[Records from a dataset]
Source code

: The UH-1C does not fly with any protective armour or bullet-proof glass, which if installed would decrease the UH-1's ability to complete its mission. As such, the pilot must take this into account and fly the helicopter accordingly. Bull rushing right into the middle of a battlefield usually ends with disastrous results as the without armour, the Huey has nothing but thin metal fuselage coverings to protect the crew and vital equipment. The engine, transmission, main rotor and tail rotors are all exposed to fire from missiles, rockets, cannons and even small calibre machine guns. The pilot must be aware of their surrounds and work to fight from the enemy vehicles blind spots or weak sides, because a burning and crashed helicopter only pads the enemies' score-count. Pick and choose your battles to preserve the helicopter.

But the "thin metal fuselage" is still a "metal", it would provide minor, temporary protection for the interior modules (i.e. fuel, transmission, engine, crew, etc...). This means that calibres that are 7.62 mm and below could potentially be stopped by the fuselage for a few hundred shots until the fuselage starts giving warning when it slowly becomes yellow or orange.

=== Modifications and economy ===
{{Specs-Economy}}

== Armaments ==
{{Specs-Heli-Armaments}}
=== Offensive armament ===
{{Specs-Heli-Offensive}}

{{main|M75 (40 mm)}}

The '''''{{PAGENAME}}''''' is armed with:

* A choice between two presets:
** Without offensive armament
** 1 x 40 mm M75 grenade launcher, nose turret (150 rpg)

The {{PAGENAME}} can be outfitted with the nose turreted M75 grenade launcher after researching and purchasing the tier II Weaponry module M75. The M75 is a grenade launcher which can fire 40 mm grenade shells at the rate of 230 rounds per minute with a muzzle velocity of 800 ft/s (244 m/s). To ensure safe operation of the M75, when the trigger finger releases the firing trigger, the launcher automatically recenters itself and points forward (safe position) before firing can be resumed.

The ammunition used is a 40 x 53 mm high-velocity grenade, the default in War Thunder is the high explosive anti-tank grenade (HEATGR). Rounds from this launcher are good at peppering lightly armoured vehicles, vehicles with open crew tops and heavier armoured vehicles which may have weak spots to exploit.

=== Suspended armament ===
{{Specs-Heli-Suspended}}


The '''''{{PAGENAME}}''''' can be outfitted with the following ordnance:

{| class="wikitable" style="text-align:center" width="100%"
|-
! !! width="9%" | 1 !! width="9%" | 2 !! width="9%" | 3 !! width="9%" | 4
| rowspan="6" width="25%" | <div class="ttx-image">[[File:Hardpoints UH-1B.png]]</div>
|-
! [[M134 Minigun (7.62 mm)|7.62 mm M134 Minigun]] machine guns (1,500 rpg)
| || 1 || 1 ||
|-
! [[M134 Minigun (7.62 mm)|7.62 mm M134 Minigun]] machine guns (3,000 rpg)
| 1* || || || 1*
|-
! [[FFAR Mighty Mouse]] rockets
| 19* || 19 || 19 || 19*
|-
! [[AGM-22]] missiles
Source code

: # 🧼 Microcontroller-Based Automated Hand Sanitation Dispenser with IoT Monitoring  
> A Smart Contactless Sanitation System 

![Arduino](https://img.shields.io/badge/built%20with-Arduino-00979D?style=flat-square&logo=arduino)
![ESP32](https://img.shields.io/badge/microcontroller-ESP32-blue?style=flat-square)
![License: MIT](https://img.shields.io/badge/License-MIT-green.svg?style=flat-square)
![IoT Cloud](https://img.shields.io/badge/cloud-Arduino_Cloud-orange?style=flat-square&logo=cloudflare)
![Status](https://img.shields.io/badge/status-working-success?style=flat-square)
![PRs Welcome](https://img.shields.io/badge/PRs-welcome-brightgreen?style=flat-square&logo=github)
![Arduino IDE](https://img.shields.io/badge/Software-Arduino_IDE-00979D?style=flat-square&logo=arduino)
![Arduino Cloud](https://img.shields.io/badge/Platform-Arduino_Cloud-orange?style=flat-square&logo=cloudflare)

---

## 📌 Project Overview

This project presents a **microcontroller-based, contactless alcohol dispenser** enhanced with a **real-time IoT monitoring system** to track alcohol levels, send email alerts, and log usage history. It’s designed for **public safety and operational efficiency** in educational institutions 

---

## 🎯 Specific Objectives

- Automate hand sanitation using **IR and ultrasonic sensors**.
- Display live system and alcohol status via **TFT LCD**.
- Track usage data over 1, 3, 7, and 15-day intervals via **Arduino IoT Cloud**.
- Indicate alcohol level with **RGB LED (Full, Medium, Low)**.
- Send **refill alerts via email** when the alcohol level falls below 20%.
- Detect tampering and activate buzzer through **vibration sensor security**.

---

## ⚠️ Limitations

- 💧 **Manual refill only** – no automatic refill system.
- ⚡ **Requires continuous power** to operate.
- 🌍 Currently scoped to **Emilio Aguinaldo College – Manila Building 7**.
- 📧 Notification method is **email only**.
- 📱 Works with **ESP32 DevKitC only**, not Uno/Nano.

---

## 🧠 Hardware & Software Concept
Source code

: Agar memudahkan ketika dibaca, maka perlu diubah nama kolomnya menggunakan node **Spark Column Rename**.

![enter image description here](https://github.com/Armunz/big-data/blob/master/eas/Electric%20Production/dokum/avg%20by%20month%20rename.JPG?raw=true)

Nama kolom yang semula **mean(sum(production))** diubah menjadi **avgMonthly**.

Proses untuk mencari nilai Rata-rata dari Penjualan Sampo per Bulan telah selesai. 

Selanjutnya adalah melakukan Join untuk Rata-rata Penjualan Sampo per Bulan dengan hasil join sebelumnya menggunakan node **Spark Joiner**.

How to complete this task: Say each line again exactly as it appears above.

Answer box:
Source code

: The UH-1C does not fly with any protective armour or bullet-proof glass, which if installed would decrease the UH-1's ability to complete its mission. As such, the pilot must take this into account and fly the helicopter accordingly. Bull rushing right into the middle of a battlefield usually ends with disastrous results as the without armour, the Huey has nothing but thin metal fuselage coverings to protect the crew and vital equipment. The engine, transmission, main rotor and tail rotors are all exposed to fire from missiles, rockets, cannons and even small calibre machine guns. The pilot must be aware of their surrounds and work to fight from the enemy vehicles blind spots or weak sides, because a burning and crashed helicopter only pads the enemies' score-count. Pick and choose your battles to preserve the helicopter.

But the "thin metal fuselage" is still a "metal", it would provide minor, temporary protection for the interior modules (i.e. fuel, transmission, engine, crew, etc...). This means that calibres that are 7.62 mm and below could potentially be stopped by the fuselage for a few hundred shots until the fuselage starts giving warning when it slowly becomes yellow or orange.

=== Modifications and economy ===
{{Specs-Economy}}

== Armaments ==
{{Specs-Heli-Armaments}}
=== Offensive armament ===
{{Specs-Heli-Offensive}}

{{main|M75 (40 mm)}}

The '''''{{PAGENAME}}''''' is armed with:

* A choice between two presets:
** Without offensive armament
** 1 x 40 mm M75 grenade launcher, nose turret (150 rpg)

The {{PAGENAME}} can be outfitted with the nose turreted M75 grenade launcher after researching and purchasing the tier II Weaponry module M75. The M75 is a grenade launcher which can fire 40 mm grenade shells at the rate of 230 rounds per minute with a muzzle velocity of 800 ft/s (244 m/s). To ensure safe operation of the M75, when the trigger finger releases the firing trigger, the launcher automatically recenters itself and points forward (safe position) before firing can be resumed.

The ammunition used is a 40 x 53 mm high-velocity grenade, the default in War Thunder is the high explosive anti-tank grenade (HEATGR). Rounds from this launcher are good at peppering lightly armoured vehicles, vehicles with open crew tops and heavier armoured vehicles which may have weak spots to exploit.

=== Suspended armament ===
{{Specs-Heli-Suspended}}


The '''''{{PAGENAME}}''''' can be outfitted with the following ordnance:

{| class="wikitable" style="text-align:center" width="100%"
|-
! !! width="9%" | 1 !! width="9%" | 2 !! width="9%" | 3 !! width="9%" | 4
| rowspan="6" width="25%" | <div class="ttx-image">[[File:Hardpoints UH-1B.png]]</div>
|-
! [[M134 Minigun (7.62 mm)|7.62 mm M134 Minigun]] machine guns (1,500 rpg)
| || 1 || 1 ||
|-
! [[M134 Minigun (7.62 mm)|7.62 mm M134 Minigun]] machine guns (3,000 rpg)
| 1* || || || 1*
|-
! [[FFAR Mighty Mouse]] rockets
| 19* || 19 || 19 || 19*
|-
! [[AGM-22]] missiles
Source code

: # 🧼 Microcontroller-Based Automated Hand Sanitation Dispenser with IoT Monitoring  
> A Smart Contactless Sanitation System 

![Arduino](https://img.shields.io/badge/built%20with-Arduino-00979D?style=flat-square&logo=arduino)
![ESP32](https://img.shields.io/badge/microcontroller-ESP32-blue?style=flat-square)
![License: MIT](https://img.shields.io/badge/License-MIT-green.svg?style=flat-square)
![IoT Cloud](https://img.shields.io/badge/cloud-Arduino_Cloud-orange?style=flat-square&logo=cloudflare)
![Status](https://img.shields.io/badge/status-working-success?style=flat-square)
![PRs Welcome](https://img.shields.io/badge/PRs-welcome-brightgreen?style=flat-square&logo=github)
![Arduino IDE](https://img.shields.io/badge/Software-Arduino_IDE-00979D?style=flat-square&logo=arduino)
![Arduino Cloud](https://img.shields.io/badge/Platform-Arduino_Cloud-orange?style=flat-square&logo=cloudflare)

---

## 📌 Project Overview

This project presents a **microcontroller-based, contactless alcohol dispenser** enhanced with a **real-time IoT monitoring system** to track alcohol levels, send email alerts, and log usage history. It’s designed for **public safety and operational efficiency** in educational institutions 

---

## 🎯 Specific Objectives

- Automate hand sanitation using **IR and ultrasonic sensors**.
- Display live system and alcohol status via **TFT LCD**.
- Track usage data over 1, 3, 7, and 15-day intervals via **Arduino IoT Cloud**.
- Indicate alcohol level with **RGB LED (Full, Medium, Low)**.
- Send **refill alerts via email** when the alcohol level falls below 20%.
- Detect tampering and activate buzzer through **vibration sensor security**.

---

## ⚠️ Limitations

- 💧 **Manual refill only** – no automatic refill system.
- ⚡ **Requires continuous power** to operate.
- 🌍 Currently scoped to **Emilio Aguinaldo College – Manila Building 7**.
- 📧 Notification method is **email only**.
- 📱 Works with **ESP32 DevKitC only**, not Uno/Nano.

---

## 🧠 Hardware & Software Concept
Source code

: Agar memudahkan ketika dibaca, maka perlu diubah nama kolomnya menggunakan node **Spark Column Rename**.

![enter image description here](https://github.com/Armunz/big-data/blob/master/eas/Electric%20Production/dokum/avg%20by%20month%20rename.JPG?raw=true)

Nama kolom yang semula **mean(sum(production))** diubah menjadi **avgMonthly**.

Proses untuk mencari nilai Rata-rata dari Penjualan Sampo per Bulan telah selesai. 

Selanjutnya adalah melakukan Join untuk Rata-rata Penjualan Sampo per Bulan dengan hasil join sebelumnya menggunakan node **Spark Joiner**.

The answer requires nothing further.